Il y a exactement dix ans, Sally Clark, une juriste britannique, se suicidait.
Le 13 décembre 1996, son fils Christopher âgé de trois mois décède subitement.
Deux ans plus tard, son autre fils Harry âgé de deux mois décède lui aussi.
La perte de deux bébés est une épreuve indicible pour n'importe quelle mère. Mais ce ne fut pour Sally Clark que le début du cauchemar.
Devant la mort inexpliquée de deux enfants, les pédiatres ont accusé Sally Clark de meurtre. Leur argument ? La mort subite du nourrisson est un événement rare (statistiquement, une chance sur 8543). Dans ces conditions, la survenue de deux épisodes de mort subite du nourrisson dans la même famille est encore plus rare, environ une chance sur 73 millions d'après leurs calculs (1/8543 au carré). Cette probabilité serait si faible que la seule explication serait que Sally Clark aurait assassiné ses enfants.
Sally Clark a ainsi été emprisonnée entre 1999 et 2003.
Finalement, après avoir fait appel plusieurs fois, elle a été libérée lorsque des statisticiens de la Royal Statistical Society ont démontré que l'argument mathématique était totalement faux, et lorsqu'il est apparu que les médecins avaient caché à l'autopsie le fait que Harry montrait des signes d'infection généralisée pouvant expliquer sa mort.

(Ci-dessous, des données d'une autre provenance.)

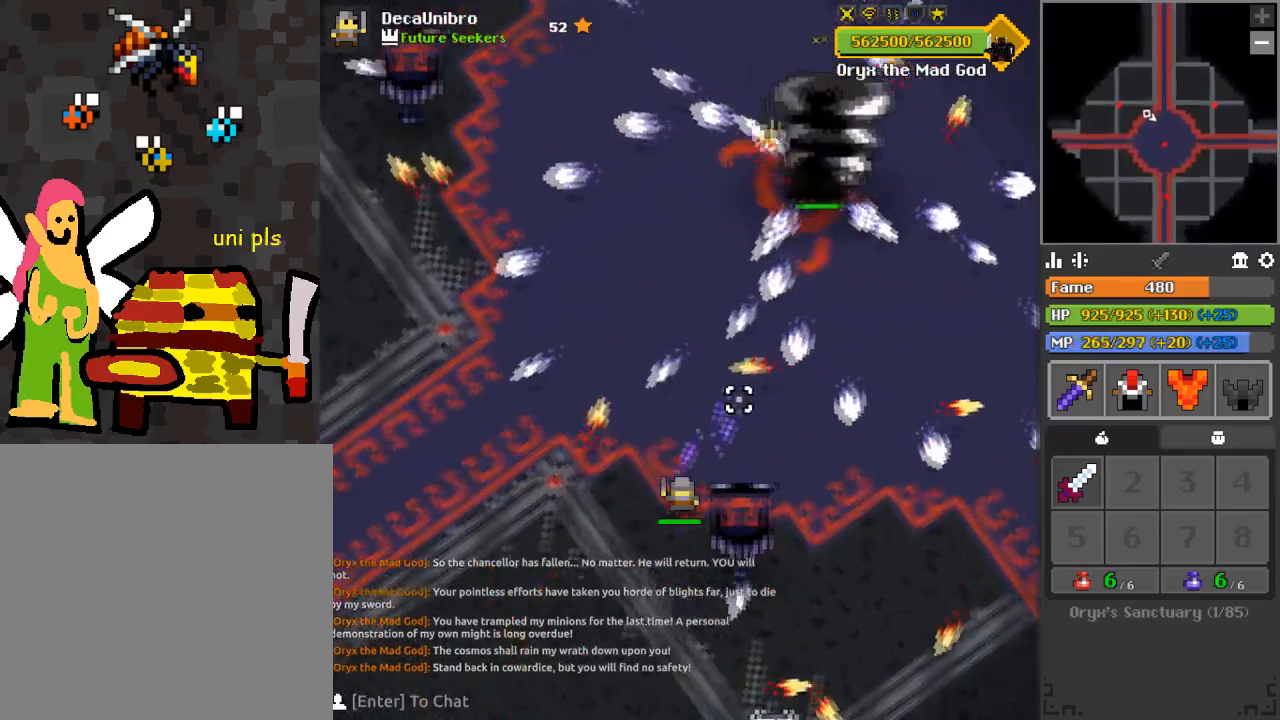
{"keys": ["d", "w"], "mouse": ["left"], "events": [[33, "s", "down"], [166, "d", "up"], [166, "s", "up"], [217, "s", "down"], [267, "d", "down"], [400, "s", "up"], [500, "w", "down"]]}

Le pédiatre qui avait élaboré la "théorie" que deux morts subites du nourrisson dans une même famille ne peuvent s'expliquer que par un meurtre a été radié de l'Ordre des médecins, mais il a été réintégré peu après.

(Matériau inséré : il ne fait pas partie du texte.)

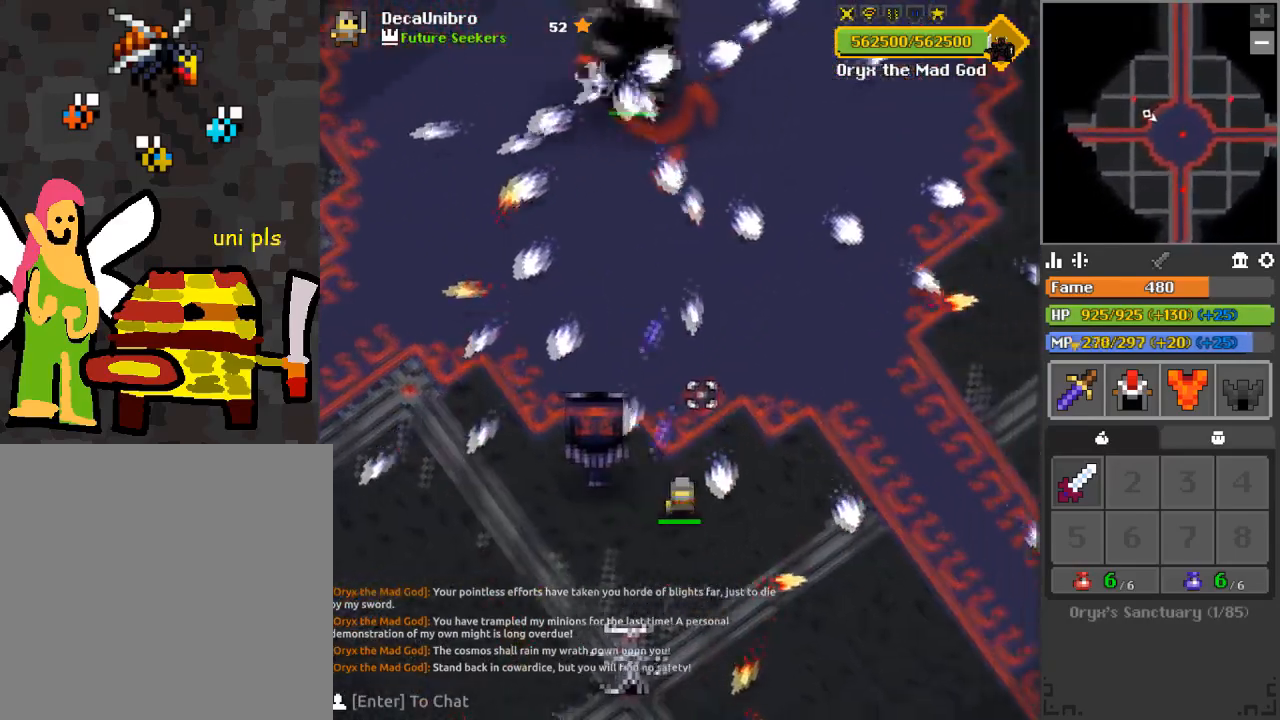
{"keys": [], "mouse": ["left"], "events": [[50, "d", "up"], [100, "a", "down"], [334, "a", "up"], [384, "w", "up"]]}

Après cette terrible épreuve, Sally Clark a souffert de nombreux troubles psychiatriques, notamment une dépression sévère, et elle a fini par mourir de chagrin en 2007.
Cette affaire tragique a mis au jour la faiblesse des arguments de certains médecins légistes dans les affaires de soupçons de maltraitance infantile. Les accusations sont en fait basées sur les diplômes de ces médecins (argument d'autorité) et non sur des preuves tangibles. Les juges et les jurés, impressionnés devant ces théories prétendument infaillibles, n'hésitent pas à condamner de nombreuses personnes même lorsque les avis des médecins ne constituent que le seul élément à charge.
L'histoire de Sally Clark n'est pas isolée. Elle ne pourrait être qu'un symptôme d'un système qui perdure encore aujourd'hui.